A name captures the essence of an individual. When the angel asked Yaakov, “Mah sh’mecha (what is your name)?” he was asking Yaakov, “How do you view yourself? What do you see when you look in the mirror?” Yaakov responded, “I am Yaakov. I am the one who was trampled on (the root of the name Yaakov is eykev, heel), I am the one who is always running; I am the one who is unable to face others (he runs away from home and later from Lavan to avoid conflict).” The ish says, “Yaakov you are mistaken. Your name is no longer Yaakov, you don’t have to run, you don’t have to fear; your name is Yisrael, ki sarisa (you are a master), you have struggled but you are still standing. You have fought with both angel and man and have stood your ground. You lived in Lavan’s home, a spiritually hostile environment for over two decades and yet, you remained true to your Abrahamitic values. You wrestled an angel into submission. You don’t have to grab at anyone’s heel; you don’t have to flee in the face of adversity. You are Yisrael. Find the confidence to face your demons, find the confidence to confront your challenges, find the strength to see how much you have grown.”
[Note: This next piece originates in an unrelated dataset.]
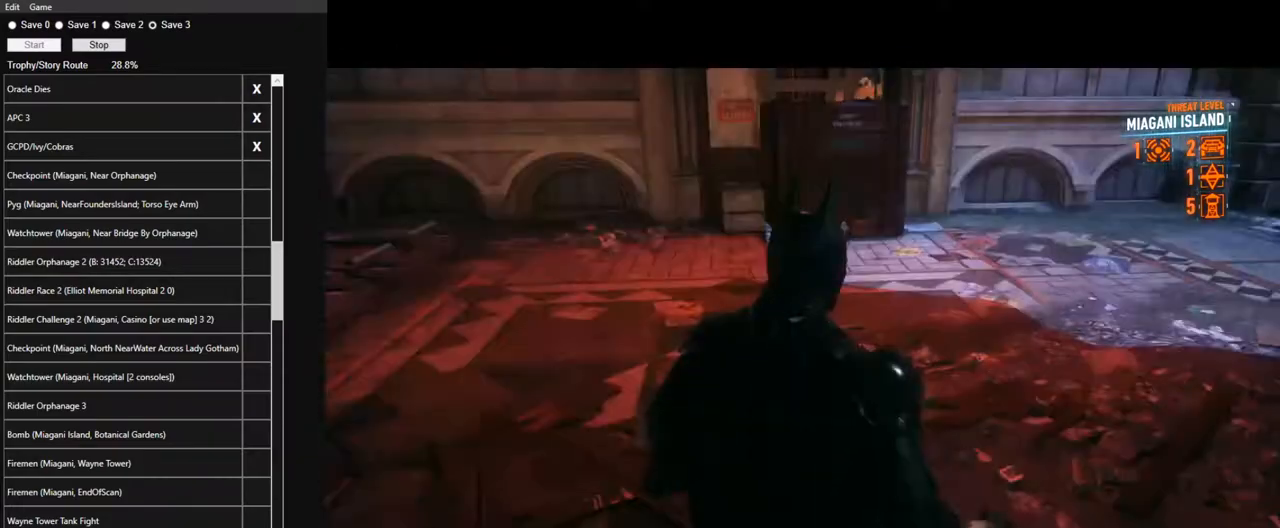
{"keys": ["space", "w"], "mouse": [], "events": []}
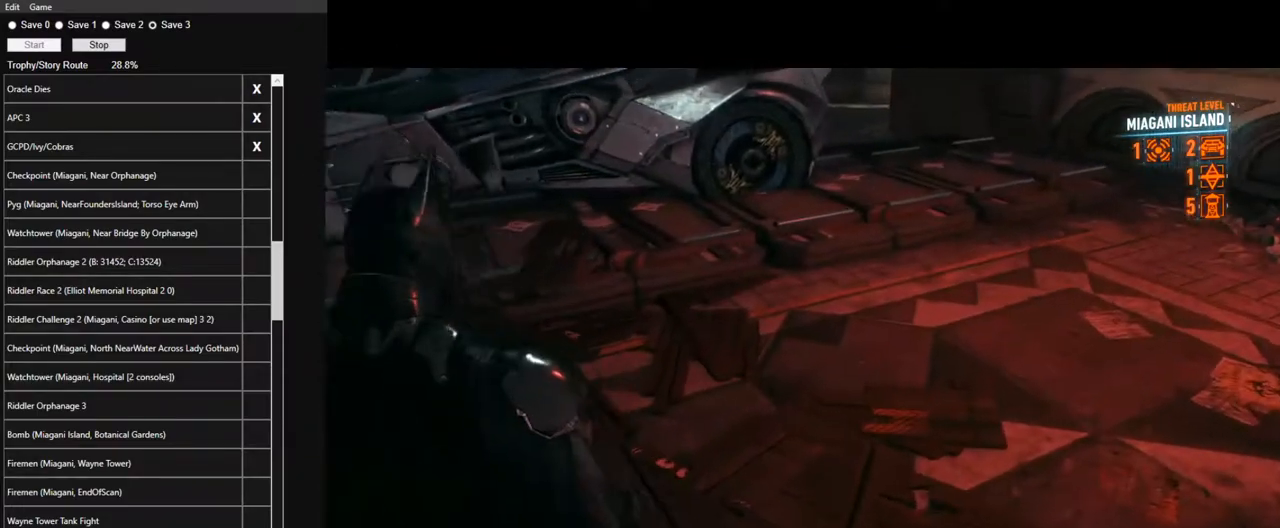
{"keys": ["w"], "mouse": [], "events": [[417, "space", "up"]]}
The angel did not change Yaakov’s name. In fact, Rashi explains that the angelic ish was foreshadowing what would occur later when God changes Yaakov’s name to Yisrael. The ish gave Yaakov important advice. “The only way you will be successful in life is if you begin to view yourself in a different light. You have so much potential, you possess so much holiness, but your self-perception is preventing you from seeing it.”
Too often we fail to achieve, progress and grow because we have given up on ourselves, we feel unworthy. We are acutely aware of our faults and shortcomings and assume that we cannot achieve greatness. We assume we are adama and therefore, lower our expectations of ourselves. We must always remember that we are the Children of Israel; we are the people who strive for adameh. Let us find the strength to see the good, the beauty and the holiness that resides within.